_Exercise instructions_. Retype the records below from their first line through the line containing "По повод Седмица", and include nothing else.

[Dataset entries]
==================================================
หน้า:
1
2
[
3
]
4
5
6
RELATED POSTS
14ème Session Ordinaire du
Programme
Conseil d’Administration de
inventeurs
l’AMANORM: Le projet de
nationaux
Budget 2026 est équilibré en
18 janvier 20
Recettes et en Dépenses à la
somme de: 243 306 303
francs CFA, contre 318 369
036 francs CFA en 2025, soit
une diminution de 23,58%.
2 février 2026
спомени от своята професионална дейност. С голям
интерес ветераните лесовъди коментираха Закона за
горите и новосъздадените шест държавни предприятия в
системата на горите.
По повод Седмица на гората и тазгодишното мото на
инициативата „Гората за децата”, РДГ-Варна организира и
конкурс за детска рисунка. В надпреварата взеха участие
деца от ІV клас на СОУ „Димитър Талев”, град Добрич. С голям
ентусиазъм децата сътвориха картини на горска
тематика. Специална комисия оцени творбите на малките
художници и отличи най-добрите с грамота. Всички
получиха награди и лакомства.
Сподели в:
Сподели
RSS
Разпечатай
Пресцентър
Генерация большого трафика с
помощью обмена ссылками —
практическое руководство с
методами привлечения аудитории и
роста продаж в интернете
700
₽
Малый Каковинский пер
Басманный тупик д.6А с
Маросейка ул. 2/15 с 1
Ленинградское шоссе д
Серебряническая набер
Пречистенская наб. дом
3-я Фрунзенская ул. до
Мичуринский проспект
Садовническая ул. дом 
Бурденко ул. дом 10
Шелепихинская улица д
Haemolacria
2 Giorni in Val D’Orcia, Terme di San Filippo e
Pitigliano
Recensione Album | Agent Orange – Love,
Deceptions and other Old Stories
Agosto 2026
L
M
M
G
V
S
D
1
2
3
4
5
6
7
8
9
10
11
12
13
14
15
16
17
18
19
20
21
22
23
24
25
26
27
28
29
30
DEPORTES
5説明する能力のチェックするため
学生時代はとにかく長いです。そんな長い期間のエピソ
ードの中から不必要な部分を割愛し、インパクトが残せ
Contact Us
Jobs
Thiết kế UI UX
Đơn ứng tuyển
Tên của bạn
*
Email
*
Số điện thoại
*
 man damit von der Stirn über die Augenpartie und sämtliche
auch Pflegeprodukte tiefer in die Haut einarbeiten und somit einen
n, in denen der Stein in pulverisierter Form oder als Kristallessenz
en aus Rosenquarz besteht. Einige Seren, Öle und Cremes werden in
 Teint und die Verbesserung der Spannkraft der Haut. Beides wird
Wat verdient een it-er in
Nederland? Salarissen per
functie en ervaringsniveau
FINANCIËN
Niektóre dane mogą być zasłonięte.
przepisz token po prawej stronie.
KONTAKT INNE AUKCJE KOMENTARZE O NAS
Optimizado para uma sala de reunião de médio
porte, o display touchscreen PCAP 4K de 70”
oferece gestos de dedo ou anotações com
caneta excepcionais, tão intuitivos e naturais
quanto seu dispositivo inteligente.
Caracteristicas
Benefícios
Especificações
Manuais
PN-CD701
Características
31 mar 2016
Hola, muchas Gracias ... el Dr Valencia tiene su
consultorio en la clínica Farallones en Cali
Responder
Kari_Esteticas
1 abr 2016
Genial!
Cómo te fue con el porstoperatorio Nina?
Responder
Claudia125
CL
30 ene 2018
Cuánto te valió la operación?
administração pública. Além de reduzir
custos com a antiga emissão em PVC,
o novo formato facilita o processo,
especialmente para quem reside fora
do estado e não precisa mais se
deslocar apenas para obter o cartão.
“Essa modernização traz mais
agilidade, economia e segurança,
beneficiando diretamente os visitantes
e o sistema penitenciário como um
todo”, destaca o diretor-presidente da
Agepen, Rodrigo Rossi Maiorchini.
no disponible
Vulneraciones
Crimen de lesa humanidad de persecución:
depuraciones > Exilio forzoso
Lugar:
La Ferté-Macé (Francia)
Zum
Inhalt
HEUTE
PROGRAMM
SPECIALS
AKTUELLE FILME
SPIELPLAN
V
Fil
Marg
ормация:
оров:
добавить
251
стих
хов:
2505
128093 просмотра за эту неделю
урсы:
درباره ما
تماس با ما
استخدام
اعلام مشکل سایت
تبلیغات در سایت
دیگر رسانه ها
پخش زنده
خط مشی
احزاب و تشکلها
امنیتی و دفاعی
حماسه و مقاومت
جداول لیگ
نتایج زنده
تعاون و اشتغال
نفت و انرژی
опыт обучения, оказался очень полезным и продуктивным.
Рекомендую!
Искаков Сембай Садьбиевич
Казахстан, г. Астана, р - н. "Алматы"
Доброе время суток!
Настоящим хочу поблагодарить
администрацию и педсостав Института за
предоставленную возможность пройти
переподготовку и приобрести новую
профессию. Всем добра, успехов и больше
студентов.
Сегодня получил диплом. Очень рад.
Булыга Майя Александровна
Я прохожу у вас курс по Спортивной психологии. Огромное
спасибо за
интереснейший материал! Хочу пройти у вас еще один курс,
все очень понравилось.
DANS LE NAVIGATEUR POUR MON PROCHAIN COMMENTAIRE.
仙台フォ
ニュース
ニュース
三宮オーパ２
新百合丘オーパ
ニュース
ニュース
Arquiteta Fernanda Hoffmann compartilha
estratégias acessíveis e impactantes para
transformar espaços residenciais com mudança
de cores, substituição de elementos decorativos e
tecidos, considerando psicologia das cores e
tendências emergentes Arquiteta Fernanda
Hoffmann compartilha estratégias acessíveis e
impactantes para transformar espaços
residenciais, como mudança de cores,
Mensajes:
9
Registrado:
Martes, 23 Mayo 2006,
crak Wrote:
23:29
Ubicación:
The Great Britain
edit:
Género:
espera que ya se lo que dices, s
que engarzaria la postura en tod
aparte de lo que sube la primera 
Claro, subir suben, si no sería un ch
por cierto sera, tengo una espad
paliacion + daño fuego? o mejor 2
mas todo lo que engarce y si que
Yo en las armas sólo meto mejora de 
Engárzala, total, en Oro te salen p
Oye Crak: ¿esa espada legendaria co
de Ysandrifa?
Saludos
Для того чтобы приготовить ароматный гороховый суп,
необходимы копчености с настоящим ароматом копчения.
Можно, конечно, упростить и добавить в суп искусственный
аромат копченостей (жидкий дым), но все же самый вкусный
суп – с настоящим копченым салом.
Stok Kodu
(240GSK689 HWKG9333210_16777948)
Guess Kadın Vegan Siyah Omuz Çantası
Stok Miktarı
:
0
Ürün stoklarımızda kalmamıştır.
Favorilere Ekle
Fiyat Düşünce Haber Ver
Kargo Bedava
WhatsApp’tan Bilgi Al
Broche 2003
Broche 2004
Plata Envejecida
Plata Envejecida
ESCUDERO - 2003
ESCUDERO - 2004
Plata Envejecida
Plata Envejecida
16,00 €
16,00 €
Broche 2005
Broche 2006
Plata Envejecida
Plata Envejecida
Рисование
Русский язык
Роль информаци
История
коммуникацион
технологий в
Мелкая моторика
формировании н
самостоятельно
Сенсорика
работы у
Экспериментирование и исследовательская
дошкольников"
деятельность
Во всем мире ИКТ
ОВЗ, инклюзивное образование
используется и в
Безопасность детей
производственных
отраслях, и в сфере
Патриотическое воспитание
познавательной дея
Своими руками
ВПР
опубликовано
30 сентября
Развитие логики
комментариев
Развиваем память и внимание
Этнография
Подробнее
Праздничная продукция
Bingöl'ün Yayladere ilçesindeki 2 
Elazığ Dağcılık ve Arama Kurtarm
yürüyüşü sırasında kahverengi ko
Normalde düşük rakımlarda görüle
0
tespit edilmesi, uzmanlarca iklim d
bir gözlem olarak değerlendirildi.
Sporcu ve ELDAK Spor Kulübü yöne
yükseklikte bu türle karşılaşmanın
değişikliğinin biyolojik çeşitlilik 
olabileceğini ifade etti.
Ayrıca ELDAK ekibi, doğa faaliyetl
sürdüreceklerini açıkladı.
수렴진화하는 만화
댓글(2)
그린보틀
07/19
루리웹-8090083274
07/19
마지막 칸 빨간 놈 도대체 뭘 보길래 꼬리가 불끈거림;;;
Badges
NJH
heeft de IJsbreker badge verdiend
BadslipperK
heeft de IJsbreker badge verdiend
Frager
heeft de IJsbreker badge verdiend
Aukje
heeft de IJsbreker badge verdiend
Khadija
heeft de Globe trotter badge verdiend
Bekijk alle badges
==================================================
_Exercise answer_.
หน้า:
1
2
[
3
]
4
5
6
RELATED POSTS
14ème Session Ordinaire du
Programme
Conseil d’Administration de
inventeurs
l’AMANORM: Le projet de
nationaux
Budget 2026 est équilibré en
18 janvier 20
Recettes et en Dépenses à la
somme de: 243 306 303
francs CFA, contre 318 369
036 francs CFA en 2025, soit
une diminution de 23,58%.
2 février 2026
спомени от своята професионална дейност. С голям
интерес ветераните лесовъди коментираха Закона за
горите и новосъздадените шест държавни предприятия в
системата на горите.
По повод Седмица на гората и тазгодишното мото на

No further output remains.